We’re lining up certain guests based on certain topics -- obviously the election, obviously prison reform, obviously healthcare. For me personally, I’m big on education reform. We’re lining up guests who are well known in certain areas, maybe experts in certain areas, but can also educate me and give us the different side of the ledger.

Do you have an idea in your mind of what you want the show to look like? Are there any shows that you’re using as inspiration?

McCollum: You know me, imitation is the biggest form of flattery, so just stealing good ideas from brilliant minds. It will obviously have interview components, it’ll be conversation where we’ll kind of go back and forth and just free flow and talk from the heart about things that are near and dear to us. And then maybe funnier or interesting, more rapid fire type segments. But I think the moral of the story is education. The moral of the story is to spread awareness about certain issues maybe people aren’t familiar with and then provide a plan on how we can continue to attack it as a society. I don’t know if there’s anything like it -- I’m sure there is somewhere -- but I haven’t actually put it out yet and we’re still working on the flow of it, the storytelling aspect of it, how much video goes into it outside of just the interviews, obviously capturing certain footage that could be essential or important for the message we’re trying to deliver. But it’ll be unique, it’ll be creative and we’re going to take our time with it. I think when you do those things, usually you have success.

How involved are you in off camera elements of the show? Do you want to be involved in the editing process? What are your duties aside from hosting?

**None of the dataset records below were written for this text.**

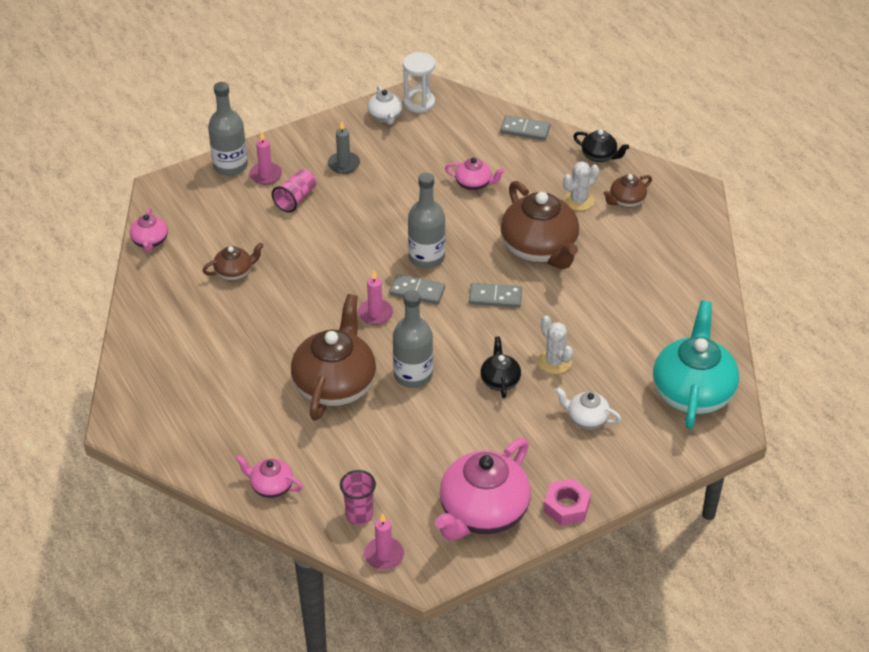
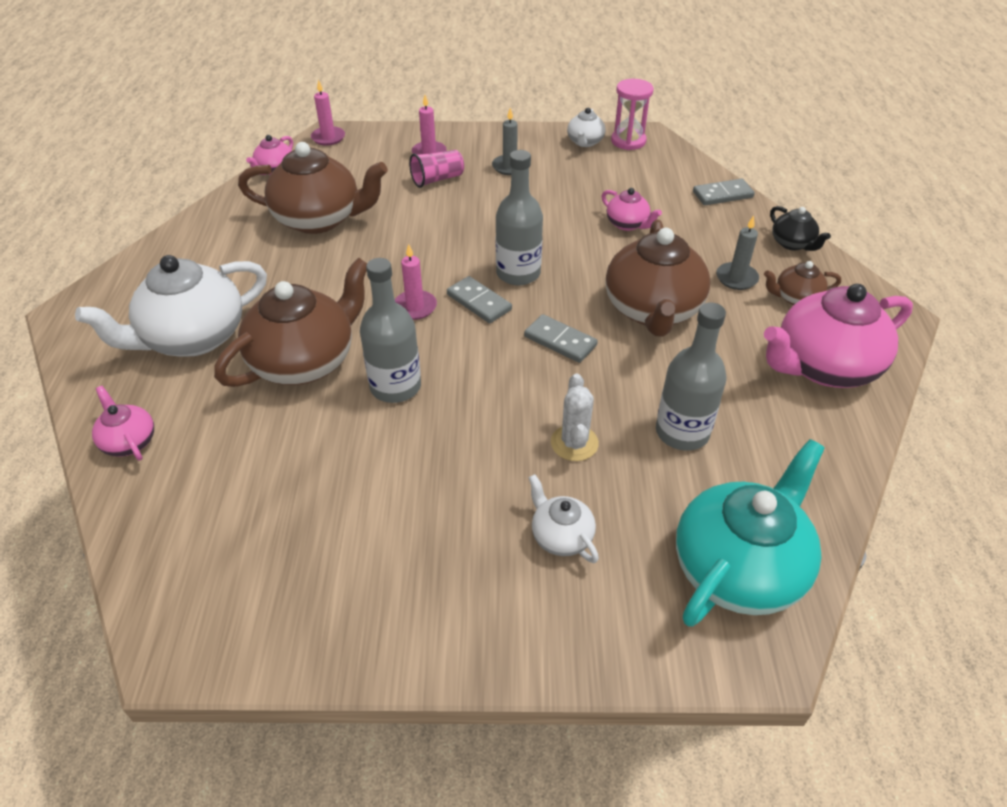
camera: 30 degrees right, 0 degrees up
brown teapot [202,242,264,281] -> brown teapot [238,142,388,234], size x2.07
grey bottle [208,82,248,176] -> grey bottle moved to [656,302,726,451]
pink cup [340,470,376,525] -> none
pink candle [364,513,404,570] -> pink candle moved to [311,80,345,146]
white hourglass [403,52,435,113] -> pink hourglass [611,79,654,150]
pink teapot [435,438,531,540] -> pink teapot moved to [764,284,913,388]
black teapot [480,337,521,398] -> none
grey domino [500,115,550,140] -> grey domino turned 60 degrees counterclockwise [693,179,755,205]
pink nut [544,479,591,526] -> none
white cactus [563,161,599,211] -> grey candle [716,216,759,290]
none -> white teapot [75,255,267,357]

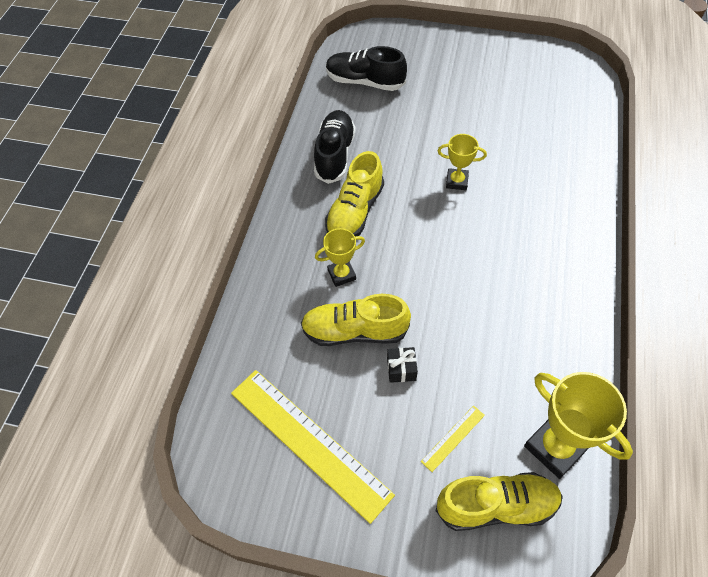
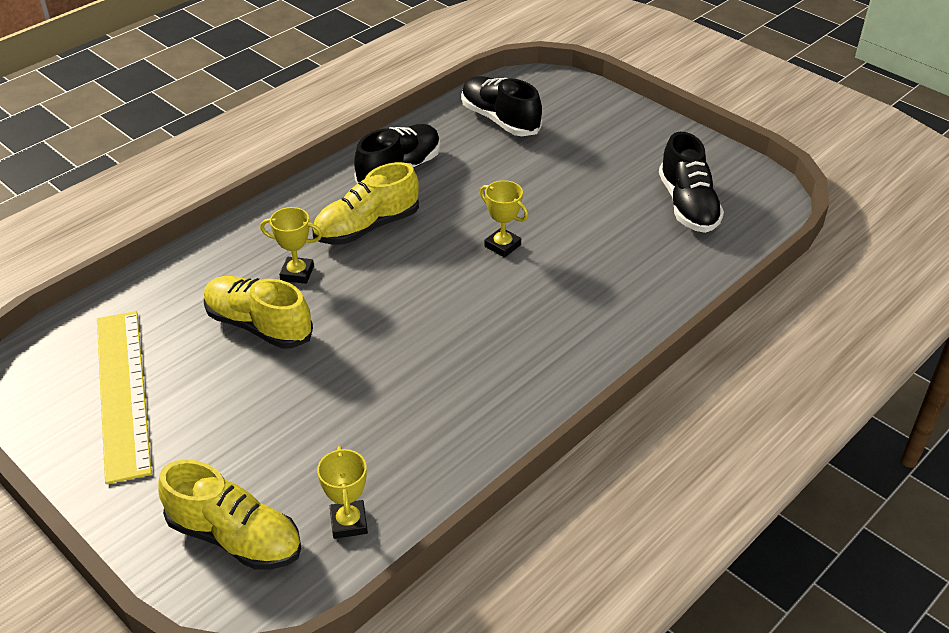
camera: 30 degrees right, 15 degrees down
black gift [387,347,418,383] -> none
yellow ruler [421,406,485,472] -> none
yellow trophy [524,372,633,479] -> yellow trophy [317,446,368,539], size x0.58
none -> black shoe [659,132,724,233]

McCollum: I’ve very hands-on, so I’m sure I’ll be involved in much of the process. Taking out stuff I don’t like, putting in stuff I do like, but also giving people who are experts at their job the freedom to paint that picture for me. I’m giving people input, I’m receiving input and information and direction and I think we just kind of build that together and curate what we’re looking for collectively. But ultimately, with it being my show, I want to make sure it’s through my eyes and through my vision.

Considering that, is there more of a responsibility to make sure the show reflects who you are because it’s your show?

McCollum: Exactly. I don’t put my name on anything I’m not invested in or a part of and honestly, genuinely caring about. I want this to reflect well on me, I want this to reflect well on society and at times we’ll see that society isn’t always pretty based on what we’ve seen the last year and a half, from protests to the COVID situation to how it’s being handled with our leaders in the White House. There’s a lot of issues that need to be addressed that will continue to be addressed whether I talk about them or not because people are just sick and tired.

I’m looking forward to it, it’ll be fun. It’s been a lot of work but it’s also been fun because there’s just so much that goes into production that you forget about. And now that you have to be hands on, from the prep to the planning to the mock interviews, guests schedules to figuring out what guest is ideal to travel, there’s a lot that goes into this, which is why one of the perks of us being off right now is I have flexibility and freedom.